Essentially, a union is a group of workers who get together so they can use their collective power to bargain a contract with their employer over pay, benefits and other working conditions.
What is your role in the union?
My main role as an organizer is to help workers become a union, win contracts and help the workers enforce the contract when it is won.
How did you get involved?
I worked at the Museum of Modern Art (MOMA) right after college. There had been a union at the MOMA for almost 20 years before I started working there, and when I took the job I honestly didn't think about the union aspect of it at all.
During my time there, the MOMA union was in negotiations, and one of the people in my office was active in the union. He filled us in on what was going on and I became more interested in it. When negotiations weren't getting us where we needed to be (the MOMA was trying to cut our health benefits and do other crummy things), we voted to go on strike in the spring of 2000.
I hadn't been involved in the union at all before that, but I thought it was the right thing to do, and all the union members in my office agreed to participate in the strike together, so that made me feel a lot more secure in my decision to walk out.
We were out for five months, but it was totally worth it because we won an awesome contract. After the strike, I went back to my job for a few months, but I really felt more at home on the picket line than I ever had at the museum. So when the union president offered to hire me as an organizer it was a pretty easy decision to make.

Tell us about some things you've helped to accomplish for workers.
Our union has had a really big impact, particularly at universities. We organized the first union for graduate assistants (grad students who work as teachers and researchers at the university while they are getting their degrees) at NYU, and they won an average pay increase of 40%! Plus, health care coverage and things like overtime pay. Before they had a contract, they were really being taken advantage of. Now, they are on strike to get a second contract.
How have your personal beliefs affected your job?
It's more like my job has affected my personal beliefs! Before I got involved with the union, I didn't really think about these big workplace issues that much. Now, I really see how the fact that fewer and fewer workers have unions has had a big impact on our country as a whole. If more people had unions, the gap between the richest and poorest Americans would certainly not be as wide as it is.

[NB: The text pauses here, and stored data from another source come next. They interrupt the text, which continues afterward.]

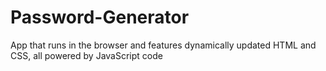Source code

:# Password-Generator
App that runs in the browser and features dynamically updated HTML and CSS, all powered by JavaScript code 

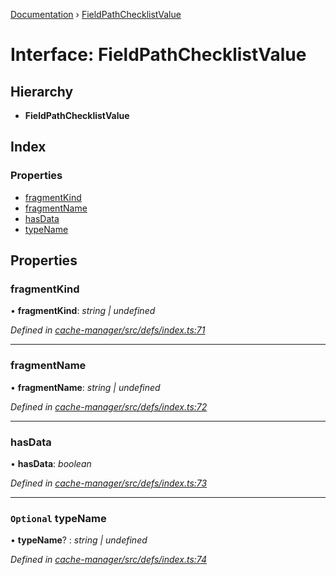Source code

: [Documentation](../README.md) › [FieldPathChecklistValue](fieldpathchecklistvalue.md)

# Interface: FieldPathChecklistValue

## Hierarchy

* **FieldPathChecklistValue**

## Index

### Properties

* [fragmentKind](fieldpathchecklistvalue.md#fragmentkind)
* [fragmentName](fieldpathchecklistvalue.md#fragmentname)
* [hasData](fieldpathchecklistvalue.md#hasdata)
* [typeName](fieldpathchecklistvalue.md#optional-typename)

## Properties

###  fragmentKind

• **fragmentKind**: *string | undefined*

*Defined in [cache-manager/src/defs/index.ts:71](https://github.com/badbatch/graphql-box/blob/3146a3b1/packages/cache-manager/src/defs/index.ts#L71)*

___

###  fragmentName

• **fragmentName**: *string | undefined*

*Defined in [cache-manager/src/defs/index.ts:72](https://github.com/badbatch/graphql-box/blob/3146a3b1/packages/cache-manager/src/defs/index.ts#L72)*

___

###  hasData

• **hasData**: *boolean*

*Defined in [cache-manager/src/defs/index.ts:73](https://github.com/badbatch/graphql-box/blob/3146a3b1/packages/cache-manager/src/defs/index.ts#L73)*

___

### `Optional` typeName

• **typeName**? : *string | undefined*

*Defined in [cache-manager/src/defs/index.ts:74](https://github.com/badbatch/graphql-box/blob/3146a3b1/packages/cache-manager/src/defs/index.ts#L74)*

What is the hardest part of your job?
The hardest part is convincing workers that the risks they take to get a union are worth it. A lot of people get fired for organizing their workplaces, and the law in the US doesn't really protect people from that. It is hard to help people stay brave in the face of that.
The best part is when the job is successful! It is totally rewarding to help people take some control over their working lives and I think it makes people much more confident and strong, generally, when they do.